Texto fornecido:
■ ■ ■

Os gastos de Damião Feliciano são em grande parte com publicidade por materiais impressos (29%) e carros de som (27%). O candidato Efraim Filho destinou o maior volume de recursos a despesas com doações financeiras a outros candidatos, em um total de R$ 454.128,00. Em segundo lugar está publicidade com o uso de adesivos (R$ 321.675,00).
Já na campanha de Hugo Motta, a maior parte dos gastos é com publicidade com materiais impressos (39.44%) e em segundo lugar, atividades de militância e mobilização de rua (24%). Na de Pedro Cunha Lima, a maior parte das despesas, 45%, foi destinada a doações financeiras a outros candidatos/partidos, totalizando R$ 445.000,00, sendo que o candidato a deputado estadual Anderson Monteiro levou a maior doação, R$ 140.325,00. E 90% dos gastos de Wellington Roberto foram com serviços prestados por terceiros (R$ 789.483,00).
A Paraíba possui uma bancada de 12 deputados federais. Dos atuais parlamentares, quatro não concorrerão à reeleição.
Luiz Couto (PT) e Veneziano Vital do Rêgo (PSB), que ocupam atualmente vagas na Câmara dos Deputados, não concorrerão à reeleição porque pleiteiam vagas no Senado. Já o deputado federal Marcondes Gadelha (PSC), que assumiu a titularidade após a morte de Rômulo Gouveia (PSD), não concorre à reeleição por apoiar o filho, Leonardo Gadelha (PSC), assim como o deputado federal Wilson Filho (PTB) abriu mão de disputar a reeleição para ceder o espaço para o pai, Wilson Santiago.
As doações para o candidato Leonardo Gadelha (PSC) somam R$ 1.212.233,34, enquanto Wilson Santiago acumula receitas que chegam a R$ 1.150.000,00.

■ ■ ■

Dados fornecidos:
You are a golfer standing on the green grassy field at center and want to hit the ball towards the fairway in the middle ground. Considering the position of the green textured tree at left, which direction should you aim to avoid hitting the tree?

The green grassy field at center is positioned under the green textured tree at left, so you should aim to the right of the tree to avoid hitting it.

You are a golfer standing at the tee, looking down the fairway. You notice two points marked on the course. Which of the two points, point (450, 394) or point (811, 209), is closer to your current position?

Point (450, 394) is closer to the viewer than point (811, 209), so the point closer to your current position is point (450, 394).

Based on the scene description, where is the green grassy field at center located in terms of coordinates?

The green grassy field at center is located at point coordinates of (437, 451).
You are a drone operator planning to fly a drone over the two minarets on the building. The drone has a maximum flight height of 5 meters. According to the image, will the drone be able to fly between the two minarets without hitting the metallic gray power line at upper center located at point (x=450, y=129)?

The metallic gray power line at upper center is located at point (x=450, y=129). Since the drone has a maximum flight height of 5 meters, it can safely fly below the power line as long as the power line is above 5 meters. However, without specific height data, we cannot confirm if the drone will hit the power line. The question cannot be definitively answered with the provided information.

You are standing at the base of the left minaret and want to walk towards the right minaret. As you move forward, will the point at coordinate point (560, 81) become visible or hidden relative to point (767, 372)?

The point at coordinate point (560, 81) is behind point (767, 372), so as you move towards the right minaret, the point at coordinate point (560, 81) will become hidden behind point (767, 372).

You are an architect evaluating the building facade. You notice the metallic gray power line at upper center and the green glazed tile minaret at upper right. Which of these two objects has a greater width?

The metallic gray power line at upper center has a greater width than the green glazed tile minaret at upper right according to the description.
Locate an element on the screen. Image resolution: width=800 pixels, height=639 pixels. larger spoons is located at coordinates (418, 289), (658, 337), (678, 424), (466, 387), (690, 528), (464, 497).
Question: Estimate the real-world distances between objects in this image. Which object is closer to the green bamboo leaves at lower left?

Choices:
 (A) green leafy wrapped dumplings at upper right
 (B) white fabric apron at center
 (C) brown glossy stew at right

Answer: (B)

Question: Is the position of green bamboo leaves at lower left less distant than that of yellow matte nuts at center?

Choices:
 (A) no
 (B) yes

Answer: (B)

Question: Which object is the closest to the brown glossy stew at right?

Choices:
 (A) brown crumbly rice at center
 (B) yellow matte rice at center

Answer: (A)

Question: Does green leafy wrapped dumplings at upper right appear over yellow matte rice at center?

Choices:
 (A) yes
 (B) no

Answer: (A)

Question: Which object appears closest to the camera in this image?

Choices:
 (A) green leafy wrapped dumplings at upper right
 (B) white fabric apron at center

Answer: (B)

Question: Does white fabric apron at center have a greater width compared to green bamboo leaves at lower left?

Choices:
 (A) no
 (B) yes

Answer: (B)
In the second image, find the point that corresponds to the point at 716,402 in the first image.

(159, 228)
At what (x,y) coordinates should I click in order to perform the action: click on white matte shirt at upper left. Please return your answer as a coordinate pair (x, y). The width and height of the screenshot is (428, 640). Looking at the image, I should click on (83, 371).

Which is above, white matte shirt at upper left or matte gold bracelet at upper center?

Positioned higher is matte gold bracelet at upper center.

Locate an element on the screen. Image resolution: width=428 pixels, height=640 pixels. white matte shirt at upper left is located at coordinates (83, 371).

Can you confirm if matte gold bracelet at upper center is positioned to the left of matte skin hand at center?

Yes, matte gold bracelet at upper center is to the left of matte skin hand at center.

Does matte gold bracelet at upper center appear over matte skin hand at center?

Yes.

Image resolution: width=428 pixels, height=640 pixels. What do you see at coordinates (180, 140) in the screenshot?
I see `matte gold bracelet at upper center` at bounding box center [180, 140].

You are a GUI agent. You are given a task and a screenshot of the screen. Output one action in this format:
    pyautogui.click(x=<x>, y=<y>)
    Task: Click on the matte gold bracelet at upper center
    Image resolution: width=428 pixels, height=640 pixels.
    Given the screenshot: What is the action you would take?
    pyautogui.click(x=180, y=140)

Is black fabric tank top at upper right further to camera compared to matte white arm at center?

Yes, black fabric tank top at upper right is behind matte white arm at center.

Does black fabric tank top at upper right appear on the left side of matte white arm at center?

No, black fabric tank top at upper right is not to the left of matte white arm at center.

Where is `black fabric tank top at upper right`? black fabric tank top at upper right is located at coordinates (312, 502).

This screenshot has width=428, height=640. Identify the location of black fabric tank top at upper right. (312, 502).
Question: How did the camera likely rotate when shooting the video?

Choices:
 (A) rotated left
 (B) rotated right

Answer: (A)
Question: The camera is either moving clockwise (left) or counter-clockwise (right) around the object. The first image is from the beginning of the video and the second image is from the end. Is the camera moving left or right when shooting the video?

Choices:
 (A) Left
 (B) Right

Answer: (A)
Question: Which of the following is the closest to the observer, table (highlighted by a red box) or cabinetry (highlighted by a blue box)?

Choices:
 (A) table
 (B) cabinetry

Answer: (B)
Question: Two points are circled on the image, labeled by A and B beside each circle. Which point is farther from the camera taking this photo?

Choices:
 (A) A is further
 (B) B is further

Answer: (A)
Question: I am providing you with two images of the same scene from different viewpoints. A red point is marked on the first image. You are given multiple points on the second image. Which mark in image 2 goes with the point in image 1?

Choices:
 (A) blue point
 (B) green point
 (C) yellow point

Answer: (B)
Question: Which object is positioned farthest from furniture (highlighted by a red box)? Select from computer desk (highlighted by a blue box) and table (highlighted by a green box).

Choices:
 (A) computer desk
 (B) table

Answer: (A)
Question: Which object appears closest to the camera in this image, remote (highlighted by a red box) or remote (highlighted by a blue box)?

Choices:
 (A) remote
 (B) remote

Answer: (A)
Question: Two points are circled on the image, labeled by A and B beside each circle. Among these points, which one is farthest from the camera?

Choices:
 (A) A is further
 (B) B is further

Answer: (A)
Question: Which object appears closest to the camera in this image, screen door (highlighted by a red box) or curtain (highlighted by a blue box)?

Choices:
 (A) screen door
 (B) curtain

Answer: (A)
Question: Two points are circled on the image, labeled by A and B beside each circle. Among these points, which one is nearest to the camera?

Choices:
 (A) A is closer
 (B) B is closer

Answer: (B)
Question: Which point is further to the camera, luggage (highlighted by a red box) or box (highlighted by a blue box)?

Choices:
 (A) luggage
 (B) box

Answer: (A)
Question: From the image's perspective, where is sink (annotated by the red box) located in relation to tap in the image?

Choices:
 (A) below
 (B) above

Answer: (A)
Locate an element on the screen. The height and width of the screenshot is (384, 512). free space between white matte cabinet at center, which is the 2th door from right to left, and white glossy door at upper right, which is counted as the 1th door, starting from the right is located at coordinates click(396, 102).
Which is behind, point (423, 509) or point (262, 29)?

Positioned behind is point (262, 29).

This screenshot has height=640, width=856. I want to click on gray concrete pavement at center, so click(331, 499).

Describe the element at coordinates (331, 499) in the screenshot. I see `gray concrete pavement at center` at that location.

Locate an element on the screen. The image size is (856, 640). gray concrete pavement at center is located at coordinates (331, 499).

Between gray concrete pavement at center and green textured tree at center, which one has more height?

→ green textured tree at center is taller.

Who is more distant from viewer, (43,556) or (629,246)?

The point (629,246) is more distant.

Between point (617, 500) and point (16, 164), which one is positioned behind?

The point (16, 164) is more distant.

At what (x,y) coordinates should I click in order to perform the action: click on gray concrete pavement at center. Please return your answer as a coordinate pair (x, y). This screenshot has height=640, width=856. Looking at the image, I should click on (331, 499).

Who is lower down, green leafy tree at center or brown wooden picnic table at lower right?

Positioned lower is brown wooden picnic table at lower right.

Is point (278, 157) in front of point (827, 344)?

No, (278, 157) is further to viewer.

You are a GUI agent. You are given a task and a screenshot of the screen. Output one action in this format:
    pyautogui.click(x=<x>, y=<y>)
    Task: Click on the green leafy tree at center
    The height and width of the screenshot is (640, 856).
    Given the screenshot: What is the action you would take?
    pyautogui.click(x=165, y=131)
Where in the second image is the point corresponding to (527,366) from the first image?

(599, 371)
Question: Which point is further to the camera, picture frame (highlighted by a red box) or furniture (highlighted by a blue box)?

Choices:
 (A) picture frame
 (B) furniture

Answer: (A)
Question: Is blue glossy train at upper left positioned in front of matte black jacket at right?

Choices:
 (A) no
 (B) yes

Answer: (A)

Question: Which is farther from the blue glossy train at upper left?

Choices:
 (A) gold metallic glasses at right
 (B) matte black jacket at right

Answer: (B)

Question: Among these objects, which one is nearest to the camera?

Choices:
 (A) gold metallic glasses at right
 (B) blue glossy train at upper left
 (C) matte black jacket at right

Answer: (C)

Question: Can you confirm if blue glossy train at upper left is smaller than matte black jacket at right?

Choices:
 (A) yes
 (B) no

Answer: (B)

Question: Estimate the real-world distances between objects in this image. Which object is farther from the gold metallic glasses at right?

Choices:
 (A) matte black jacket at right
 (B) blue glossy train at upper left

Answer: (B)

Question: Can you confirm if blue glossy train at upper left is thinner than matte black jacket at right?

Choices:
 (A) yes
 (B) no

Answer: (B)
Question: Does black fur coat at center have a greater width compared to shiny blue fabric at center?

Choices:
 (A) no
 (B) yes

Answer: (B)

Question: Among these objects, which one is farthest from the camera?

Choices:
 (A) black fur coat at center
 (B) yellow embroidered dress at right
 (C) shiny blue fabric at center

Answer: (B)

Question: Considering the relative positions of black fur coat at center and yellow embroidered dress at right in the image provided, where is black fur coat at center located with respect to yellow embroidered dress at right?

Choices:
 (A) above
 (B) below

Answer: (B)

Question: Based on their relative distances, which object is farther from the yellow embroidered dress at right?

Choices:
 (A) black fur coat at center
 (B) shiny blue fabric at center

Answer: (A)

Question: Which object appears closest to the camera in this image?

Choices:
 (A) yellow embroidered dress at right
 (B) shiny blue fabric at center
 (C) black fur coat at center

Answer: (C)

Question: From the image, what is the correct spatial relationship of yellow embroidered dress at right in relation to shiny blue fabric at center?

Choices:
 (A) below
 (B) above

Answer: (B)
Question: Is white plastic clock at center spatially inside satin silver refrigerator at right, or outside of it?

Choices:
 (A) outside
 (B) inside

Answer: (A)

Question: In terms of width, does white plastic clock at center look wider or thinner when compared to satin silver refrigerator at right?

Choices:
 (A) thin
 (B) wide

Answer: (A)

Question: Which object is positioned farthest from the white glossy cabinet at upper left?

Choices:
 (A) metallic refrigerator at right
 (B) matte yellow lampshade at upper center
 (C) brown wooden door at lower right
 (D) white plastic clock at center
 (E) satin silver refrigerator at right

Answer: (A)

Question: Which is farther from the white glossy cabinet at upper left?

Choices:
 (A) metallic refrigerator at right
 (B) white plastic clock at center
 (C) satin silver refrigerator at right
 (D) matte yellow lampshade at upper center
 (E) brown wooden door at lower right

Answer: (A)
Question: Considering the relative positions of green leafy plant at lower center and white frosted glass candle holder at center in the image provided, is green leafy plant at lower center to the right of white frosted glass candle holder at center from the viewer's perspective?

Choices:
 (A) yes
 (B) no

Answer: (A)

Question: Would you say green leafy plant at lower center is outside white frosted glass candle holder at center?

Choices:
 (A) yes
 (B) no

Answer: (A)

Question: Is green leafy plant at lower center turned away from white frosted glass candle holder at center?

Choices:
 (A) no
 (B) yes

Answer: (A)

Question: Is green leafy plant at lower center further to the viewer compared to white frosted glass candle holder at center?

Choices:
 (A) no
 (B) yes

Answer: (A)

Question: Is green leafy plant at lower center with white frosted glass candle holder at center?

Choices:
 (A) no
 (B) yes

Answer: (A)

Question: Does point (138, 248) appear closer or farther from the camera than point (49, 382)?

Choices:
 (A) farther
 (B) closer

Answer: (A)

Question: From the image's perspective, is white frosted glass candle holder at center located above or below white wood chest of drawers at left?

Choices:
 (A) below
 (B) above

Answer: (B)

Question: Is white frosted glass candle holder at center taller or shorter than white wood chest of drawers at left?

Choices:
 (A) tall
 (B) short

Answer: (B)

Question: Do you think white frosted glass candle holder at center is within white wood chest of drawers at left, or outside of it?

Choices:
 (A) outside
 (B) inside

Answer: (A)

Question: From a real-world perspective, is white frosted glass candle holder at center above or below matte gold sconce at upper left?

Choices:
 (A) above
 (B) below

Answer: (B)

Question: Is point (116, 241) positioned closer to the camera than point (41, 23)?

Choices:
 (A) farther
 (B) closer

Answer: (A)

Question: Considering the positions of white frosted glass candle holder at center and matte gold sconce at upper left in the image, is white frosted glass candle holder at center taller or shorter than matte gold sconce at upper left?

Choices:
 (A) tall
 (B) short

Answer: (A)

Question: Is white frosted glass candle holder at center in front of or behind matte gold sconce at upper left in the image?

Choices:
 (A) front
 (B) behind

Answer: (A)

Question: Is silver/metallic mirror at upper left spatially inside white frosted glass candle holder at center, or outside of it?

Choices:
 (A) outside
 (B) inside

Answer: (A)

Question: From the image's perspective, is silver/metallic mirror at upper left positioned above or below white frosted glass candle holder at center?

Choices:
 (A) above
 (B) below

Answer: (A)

■ ■ ■

Requisito 1: Liste os deputados federais que, segundo o texto sobre gastos de campanha, não concorrerão à reeleição.
Requisito 2: No texto sobre gastos de campanha, altere o trecho que vai de "Já na campanha" até "concorrerão à reeleição.", inclusive, substituindo "bancada" por "representação".
As linhas não têm qualquer papel nesta atividade.

Resultado da tarefa 1: Luiz Couto (PT), Veneziano Vital do Rêgo (PSB), Marcondes Gadelha (PSC), Wilson Filho (PTB)

Resultado da tarefa 2:
Já na campanha de Hugo Motta, a maior parte dos gastos é com publicidade com materiais impressos (39.44%) e em segundo lugar, atividades de militância e mobilização de rua (24%). Na de Pedro Cunha Lima, a maior parte das despesas, 45%, foi destinada a doações financeiras a outros candidatos/partidos, totalizando R$ 445.000,00, sendo que o candidato a deputado estadual Anderson Monteiro levou a maior doação, R$ 140.325,00. E 90% dos gastos de Wellington Roberto foram com serviços prestados por terceiros (R$ 789.483,00).
A Paraíba possui uma representação de 12 deputados federais. Dos atuais parlamentares, quatro não concorrerão à reeleição.